Madeleine contempla quelques instants le parallèlépipède qui trônait à présent dans son jardin, puis, avec la quasi certitude que tout cela n’était qu’un rêve bizarre, elle alla se coucher.
Le lendemain matin, elle se réveilla comme de coutume, sur les coups de six heures. Elle donna à manger au chat, mit le café à filtrer, trancha un morceau de pain de campagne, alluma la radio pour les informations et sortit du frigo le beurre salé. C’est au moment d’ouvrir les volets de la cuisine qu’elle se souvint de son aventure nocturne. Elle poussa les deux battants en haussant les épaules et se figea comme une statue de sel. Le machin rouge était bien là, parfaitement incongru sur l’allée bordée d’oeillets d’inde, et qu’il occultait si bien qu’il ne restait pour se rendre au garage qu’un passage d’un mètre de large tout au plus.
– Saperlipopette! fit Madeleine. Mais c’est que je ne peux plus sortir la voiture!

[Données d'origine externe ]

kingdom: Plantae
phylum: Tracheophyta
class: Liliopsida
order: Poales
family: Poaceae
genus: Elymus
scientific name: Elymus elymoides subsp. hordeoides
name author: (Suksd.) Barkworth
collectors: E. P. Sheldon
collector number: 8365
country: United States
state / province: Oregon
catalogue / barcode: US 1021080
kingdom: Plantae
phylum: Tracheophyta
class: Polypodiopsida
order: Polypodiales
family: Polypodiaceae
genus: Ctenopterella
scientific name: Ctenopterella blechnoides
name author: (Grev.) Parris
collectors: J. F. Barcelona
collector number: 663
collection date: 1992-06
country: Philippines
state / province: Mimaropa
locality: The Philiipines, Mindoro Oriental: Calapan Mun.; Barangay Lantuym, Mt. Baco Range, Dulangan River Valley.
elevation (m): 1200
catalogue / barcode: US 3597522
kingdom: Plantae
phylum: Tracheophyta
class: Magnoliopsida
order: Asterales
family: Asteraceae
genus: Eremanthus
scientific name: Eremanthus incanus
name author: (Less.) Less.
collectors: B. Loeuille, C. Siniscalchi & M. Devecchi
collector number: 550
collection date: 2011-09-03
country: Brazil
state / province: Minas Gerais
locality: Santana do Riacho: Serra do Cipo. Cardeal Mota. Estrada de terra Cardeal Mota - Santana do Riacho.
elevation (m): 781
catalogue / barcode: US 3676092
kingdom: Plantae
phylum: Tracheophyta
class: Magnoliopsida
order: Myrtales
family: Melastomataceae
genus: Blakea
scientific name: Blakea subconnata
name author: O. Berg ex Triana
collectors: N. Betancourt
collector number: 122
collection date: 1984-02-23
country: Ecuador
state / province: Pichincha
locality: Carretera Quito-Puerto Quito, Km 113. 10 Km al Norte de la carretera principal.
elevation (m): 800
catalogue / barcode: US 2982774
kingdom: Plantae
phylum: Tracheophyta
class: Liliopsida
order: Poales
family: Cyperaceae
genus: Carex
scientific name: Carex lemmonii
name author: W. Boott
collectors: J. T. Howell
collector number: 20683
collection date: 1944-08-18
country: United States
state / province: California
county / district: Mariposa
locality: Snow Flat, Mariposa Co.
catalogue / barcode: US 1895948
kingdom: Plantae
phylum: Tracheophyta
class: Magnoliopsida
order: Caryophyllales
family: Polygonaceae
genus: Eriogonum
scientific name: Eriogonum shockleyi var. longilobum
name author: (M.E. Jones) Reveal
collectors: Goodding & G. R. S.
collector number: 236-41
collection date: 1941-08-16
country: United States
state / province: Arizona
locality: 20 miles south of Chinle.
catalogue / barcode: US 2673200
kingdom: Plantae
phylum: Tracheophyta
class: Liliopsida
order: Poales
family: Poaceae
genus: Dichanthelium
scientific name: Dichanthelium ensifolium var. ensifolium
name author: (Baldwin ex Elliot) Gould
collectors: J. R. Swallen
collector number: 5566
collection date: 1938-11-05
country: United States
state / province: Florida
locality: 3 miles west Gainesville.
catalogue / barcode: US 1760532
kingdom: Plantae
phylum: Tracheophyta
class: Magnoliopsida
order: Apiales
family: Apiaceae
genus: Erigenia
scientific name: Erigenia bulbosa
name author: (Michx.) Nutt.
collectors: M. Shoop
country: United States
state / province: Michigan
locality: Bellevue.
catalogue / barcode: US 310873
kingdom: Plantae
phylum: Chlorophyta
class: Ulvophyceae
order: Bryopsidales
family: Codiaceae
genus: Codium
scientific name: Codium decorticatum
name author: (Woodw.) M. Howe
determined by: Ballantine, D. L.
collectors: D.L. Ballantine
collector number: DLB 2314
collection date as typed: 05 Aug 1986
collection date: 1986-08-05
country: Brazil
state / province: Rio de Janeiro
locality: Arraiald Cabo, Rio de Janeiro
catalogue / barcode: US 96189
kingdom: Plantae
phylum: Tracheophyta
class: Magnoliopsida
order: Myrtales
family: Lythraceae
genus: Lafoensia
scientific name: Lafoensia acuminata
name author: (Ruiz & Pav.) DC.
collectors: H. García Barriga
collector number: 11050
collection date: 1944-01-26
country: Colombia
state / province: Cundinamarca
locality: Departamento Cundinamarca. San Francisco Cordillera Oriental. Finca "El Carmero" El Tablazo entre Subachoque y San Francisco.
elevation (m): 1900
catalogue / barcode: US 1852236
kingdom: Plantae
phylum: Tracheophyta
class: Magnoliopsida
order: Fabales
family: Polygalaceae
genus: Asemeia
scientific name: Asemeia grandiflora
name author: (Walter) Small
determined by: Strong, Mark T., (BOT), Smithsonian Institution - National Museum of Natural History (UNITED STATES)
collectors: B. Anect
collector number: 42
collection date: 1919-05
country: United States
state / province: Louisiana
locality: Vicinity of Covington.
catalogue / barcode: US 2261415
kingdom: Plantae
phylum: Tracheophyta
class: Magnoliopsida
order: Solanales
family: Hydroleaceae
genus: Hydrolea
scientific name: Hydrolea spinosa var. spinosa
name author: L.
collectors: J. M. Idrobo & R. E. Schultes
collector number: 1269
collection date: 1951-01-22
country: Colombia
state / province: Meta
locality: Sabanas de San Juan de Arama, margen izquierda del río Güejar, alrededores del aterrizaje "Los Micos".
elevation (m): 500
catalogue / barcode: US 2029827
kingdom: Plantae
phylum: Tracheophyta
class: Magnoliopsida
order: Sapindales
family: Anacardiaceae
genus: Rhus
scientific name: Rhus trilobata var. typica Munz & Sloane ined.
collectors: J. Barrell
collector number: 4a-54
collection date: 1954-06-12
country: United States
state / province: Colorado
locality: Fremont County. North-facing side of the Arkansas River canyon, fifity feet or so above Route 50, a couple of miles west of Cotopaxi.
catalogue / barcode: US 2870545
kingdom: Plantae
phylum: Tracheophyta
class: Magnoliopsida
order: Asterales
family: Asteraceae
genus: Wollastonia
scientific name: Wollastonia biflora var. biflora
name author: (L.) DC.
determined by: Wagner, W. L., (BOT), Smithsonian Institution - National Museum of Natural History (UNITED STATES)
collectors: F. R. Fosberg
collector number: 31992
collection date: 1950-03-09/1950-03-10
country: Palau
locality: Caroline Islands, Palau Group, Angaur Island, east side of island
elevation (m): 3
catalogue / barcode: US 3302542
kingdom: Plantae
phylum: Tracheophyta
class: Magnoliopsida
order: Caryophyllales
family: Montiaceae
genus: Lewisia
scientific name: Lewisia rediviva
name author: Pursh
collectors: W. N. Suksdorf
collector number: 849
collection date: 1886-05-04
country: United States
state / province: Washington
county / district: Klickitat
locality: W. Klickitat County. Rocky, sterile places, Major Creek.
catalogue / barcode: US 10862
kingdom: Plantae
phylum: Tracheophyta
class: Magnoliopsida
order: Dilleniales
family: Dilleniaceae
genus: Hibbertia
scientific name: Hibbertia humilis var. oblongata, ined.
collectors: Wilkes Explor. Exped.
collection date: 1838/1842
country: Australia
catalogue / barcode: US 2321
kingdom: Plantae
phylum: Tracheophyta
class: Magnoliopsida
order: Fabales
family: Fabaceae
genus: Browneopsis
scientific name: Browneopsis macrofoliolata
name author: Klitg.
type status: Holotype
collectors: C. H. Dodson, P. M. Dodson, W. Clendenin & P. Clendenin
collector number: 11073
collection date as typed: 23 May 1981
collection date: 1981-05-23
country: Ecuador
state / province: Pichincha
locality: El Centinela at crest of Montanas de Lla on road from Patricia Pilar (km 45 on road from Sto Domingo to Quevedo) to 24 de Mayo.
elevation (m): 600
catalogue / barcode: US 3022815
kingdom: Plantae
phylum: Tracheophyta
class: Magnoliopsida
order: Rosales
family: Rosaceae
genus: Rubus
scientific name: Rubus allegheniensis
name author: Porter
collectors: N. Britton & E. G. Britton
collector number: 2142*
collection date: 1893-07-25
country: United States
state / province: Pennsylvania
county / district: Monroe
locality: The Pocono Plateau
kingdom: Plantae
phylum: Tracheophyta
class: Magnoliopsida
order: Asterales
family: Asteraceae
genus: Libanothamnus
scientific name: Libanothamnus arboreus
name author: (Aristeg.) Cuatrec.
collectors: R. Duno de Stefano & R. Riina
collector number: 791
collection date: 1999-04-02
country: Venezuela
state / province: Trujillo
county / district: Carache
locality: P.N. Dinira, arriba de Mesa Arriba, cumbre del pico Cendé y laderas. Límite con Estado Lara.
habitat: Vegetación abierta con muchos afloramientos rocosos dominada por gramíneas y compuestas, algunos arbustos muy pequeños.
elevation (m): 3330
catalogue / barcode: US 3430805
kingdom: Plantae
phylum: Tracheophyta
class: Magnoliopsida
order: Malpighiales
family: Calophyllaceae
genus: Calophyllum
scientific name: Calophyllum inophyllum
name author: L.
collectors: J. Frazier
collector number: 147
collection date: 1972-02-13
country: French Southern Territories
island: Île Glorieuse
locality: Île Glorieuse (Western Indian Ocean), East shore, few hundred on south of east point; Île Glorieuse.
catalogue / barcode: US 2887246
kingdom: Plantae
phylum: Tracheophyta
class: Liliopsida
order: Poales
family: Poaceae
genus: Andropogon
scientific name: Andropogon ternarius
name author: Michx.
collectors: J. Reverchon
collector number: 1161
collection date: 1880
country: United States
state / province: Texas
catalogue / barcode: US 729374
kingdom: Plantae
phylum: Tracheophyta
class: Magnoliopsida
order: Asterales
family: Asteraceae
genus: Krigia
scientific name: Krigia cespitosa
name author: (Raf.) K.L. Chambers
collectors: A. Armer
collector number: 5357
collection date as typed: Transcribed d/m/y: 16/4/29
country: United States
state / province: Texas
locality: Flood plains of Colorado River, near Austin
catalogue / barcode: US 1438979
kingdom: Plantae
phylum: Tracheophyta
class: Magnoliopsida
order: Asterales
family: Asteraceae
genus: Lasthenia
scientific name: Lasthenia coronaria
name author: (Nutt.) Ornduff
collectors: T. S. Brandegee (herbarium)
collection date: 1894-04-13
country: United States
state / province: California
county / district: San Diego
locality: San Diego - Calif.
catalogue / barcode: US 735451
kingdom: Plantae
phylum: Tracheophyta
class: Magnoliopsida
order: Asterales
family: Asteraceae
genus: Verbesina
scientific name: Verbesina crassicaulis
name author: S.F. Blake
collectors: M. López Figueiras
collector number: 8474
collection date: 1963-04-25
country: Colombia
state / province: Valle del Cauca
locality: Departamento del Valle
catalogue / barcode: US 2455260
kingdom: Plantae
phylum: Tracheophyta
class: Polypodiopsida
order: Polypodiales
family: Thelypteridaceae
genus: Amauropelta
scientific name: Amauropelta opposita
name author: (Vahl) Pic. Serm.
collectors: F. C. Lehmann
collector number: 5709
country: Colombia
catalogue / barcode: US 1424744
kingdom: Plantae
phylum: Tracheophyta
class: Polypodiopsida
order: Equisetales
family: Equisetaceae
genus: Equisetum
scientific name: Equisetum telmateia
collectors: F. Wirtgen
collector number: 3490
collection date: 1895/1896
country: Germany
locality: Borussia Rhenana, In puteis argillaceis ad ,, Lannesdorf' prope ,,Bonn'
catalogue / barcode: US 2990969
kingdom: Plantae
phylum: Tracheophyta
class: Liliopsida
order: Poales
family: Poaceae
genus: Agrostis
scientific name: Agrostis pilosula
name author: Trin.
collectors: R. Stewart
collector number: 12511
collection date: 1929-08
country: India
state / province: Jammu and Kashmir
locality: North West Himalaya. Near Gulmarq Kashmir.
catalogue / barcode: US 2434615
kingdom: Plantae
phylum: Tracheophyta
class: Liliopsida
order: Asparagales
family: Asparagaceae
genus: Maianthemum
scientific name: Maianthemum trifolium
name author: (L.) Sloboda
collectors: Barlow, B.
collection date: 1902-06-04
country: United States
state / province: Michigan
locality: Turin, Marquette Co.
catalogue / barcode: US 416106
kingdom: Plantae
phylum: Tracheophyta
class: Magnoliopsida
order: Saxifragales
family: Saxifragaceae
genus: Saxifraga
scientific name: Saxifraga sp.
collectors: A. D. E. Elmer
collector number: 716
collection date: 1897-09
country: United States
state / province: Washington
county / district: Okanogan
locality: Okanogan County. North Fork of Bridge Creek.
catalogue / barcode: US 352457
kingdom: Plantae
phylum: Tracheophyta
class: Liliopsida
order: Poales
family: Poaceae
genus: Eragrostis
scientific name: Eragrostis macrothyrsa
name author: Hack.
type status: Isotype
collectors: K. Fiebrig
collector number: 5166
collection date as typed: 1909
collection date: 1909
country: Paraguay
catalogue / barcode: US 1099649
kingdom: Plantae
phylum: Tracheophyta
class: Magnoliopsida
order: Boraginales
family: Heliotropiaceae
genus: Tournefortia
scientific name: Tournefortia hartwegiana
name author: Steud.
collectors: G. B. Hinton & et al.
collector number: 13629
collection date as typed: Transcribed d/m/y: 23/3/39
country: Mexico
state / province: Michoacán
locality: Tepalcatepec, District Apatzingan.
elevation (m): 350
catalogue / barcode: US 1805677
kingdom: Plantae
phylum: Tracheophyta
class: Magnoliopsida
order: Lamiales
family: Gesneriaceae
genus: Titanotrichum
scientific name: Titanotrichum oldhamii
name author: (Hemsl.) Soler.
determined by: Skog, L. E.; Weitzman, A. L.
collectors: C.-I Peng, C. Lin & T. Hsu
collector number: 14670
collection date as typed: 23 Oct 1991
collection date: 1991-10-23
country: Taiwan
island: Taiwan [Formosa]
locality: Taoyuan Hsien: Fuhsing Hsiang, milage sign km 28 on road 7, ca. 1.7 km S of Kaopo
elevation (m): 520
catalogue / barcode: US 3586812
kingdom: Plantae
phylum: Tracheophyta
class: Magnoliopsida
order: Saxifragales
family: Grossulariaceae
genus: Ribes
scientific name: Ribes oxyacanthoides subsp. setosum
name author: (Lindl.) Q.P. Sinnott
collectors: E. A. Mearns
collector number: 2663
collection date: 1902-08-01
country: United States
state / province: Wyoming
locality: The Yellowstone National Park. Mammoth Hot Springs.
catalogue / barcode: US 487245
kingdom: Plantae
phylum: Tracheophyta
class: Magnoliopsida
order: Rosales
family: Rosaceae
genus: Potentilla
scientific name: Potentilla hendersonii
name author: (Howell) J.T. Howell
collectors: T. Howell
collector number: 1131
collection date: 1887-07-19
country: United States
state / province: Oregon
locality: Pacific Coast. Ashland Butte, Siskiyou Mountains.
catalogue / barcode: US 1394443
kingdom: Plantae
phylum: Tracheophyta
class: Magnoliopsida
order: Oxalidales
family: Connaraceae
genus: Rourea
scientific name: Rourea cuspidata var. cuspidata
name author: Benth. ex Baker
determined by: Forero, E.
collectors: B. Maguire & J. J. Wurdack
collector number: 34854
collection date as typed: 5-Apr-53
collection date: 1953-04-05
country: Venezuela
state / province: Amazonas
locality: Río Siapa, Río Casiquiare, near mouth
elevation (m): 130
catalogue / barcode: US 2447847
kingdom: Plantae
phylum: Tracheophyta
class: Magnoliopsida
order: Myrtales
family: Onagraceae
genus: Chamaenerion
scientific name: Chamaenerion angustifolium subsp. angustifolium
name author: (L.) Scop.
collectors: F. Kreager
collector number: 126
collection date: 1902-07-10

Il s’agissait d’une 403 Peugeot beige, certes un peu rouillée mais qui rendait ecore de fiers services quand il fallai faire les courses ou visiter les copines de scrabble.
Légèrement contrariée, Madeleine avala son petit déjeuner, enfila une robe de chambre, mit ses sabots de jardin et décida d’aller voir de plus près l’encombrante livraison de la nuit.
C’était un container d’environ quatre mètres de long sur deux de haut et deux de large, d’un beau rouge vermillon, propre comme un sou neuf et lisse comme une piste de danse. Assez curieusement, il n’avait aucune porte, juste un pavé numérique sur le devant, à côté d’une fente discrète.
Un petit post-it orange était collé près du clavier. Madeleine s’en saisit et lut les quelques mots qui y figuraient:
– « Pour démarrer la séquence, composer le 120534 ». La date de naissance de Gustave! murmura-t-elle dans un souffle.
Elle appuya fébrilement sur les touches idoines. Pendant quelques secondes, il ne se passa rien. Madeleine allait s’en retourner lorsqu’un ronronnement feutré l’arrêta. Le container s’était mis à vibrer doucement.
Une fumée rosâtre sortit de la fente et entoura Madeleine d’un nuage translucide. En l’espace de quelques secondes, elle fut assaillie par un flot de sentiments d’une densité inouie. Des torrents d’amour d’une pureté extrème envahirent son esprit et elle vit sa vieille peau usée perdre ses rides, sa poitrine se raffermir, son dos se redresser, ses cheveux retrouver leur belle couleur auburn.
Au milieu de ce tourbillon de folle tendresse, se tenait un beau jeune homme au regard amusé.
– Gustave! cria Madeleine.
Gustave lui tendit la main.
– Allons nous promener dans le jardin, fit-il. Il n’a pas beaucoup changé depuis que je suis parti.
Gustave avait ces yeux bleu outremer qui avaient fait chavirer le coeur de la jeune fille, cinquante ans auparavant.
– Tu sais, mon chéri, je l’entretiens comme je peux. Regarde les rosiers…et les magnolias!
Madeleine s’appuyait au bras de son mari. Elle lui montrait les fleurs, les nouvelles plantations, la petite pergola où ils aimaient s’asseoir au crépuscule.
Gustave lui carressa la joue.
– Viens, dit-il. Là où je t’emmène, les fleurs sont plus belles, encore.
Madeleine le regarda et sourit.
Le docteur Magnan fit signe aux pompiers que tout était fini. Madeleine Champoux était allongée dans l’allée de son jardin, un inexplicable sourire aux lèvres, les bras repliés comme si elle avait voulu embrasser la rosée du matin. La voisine l’avait trouvée là, en robe de chambre et en sabots. Elle avait aussitôt alerté les secours. Les pompiers avaient parcouru le jardin et la maison sans rien remarquer de particulier. Le médecin constata le décès. Une banale et malheureuse crise cardiaque.
Avant de partir, cependant, il se promit de réfléchir à la présence de ce post-it, que Madeleine serrait dans sa main gauche: « Pour démarrer la séquence, composer le 120534 ».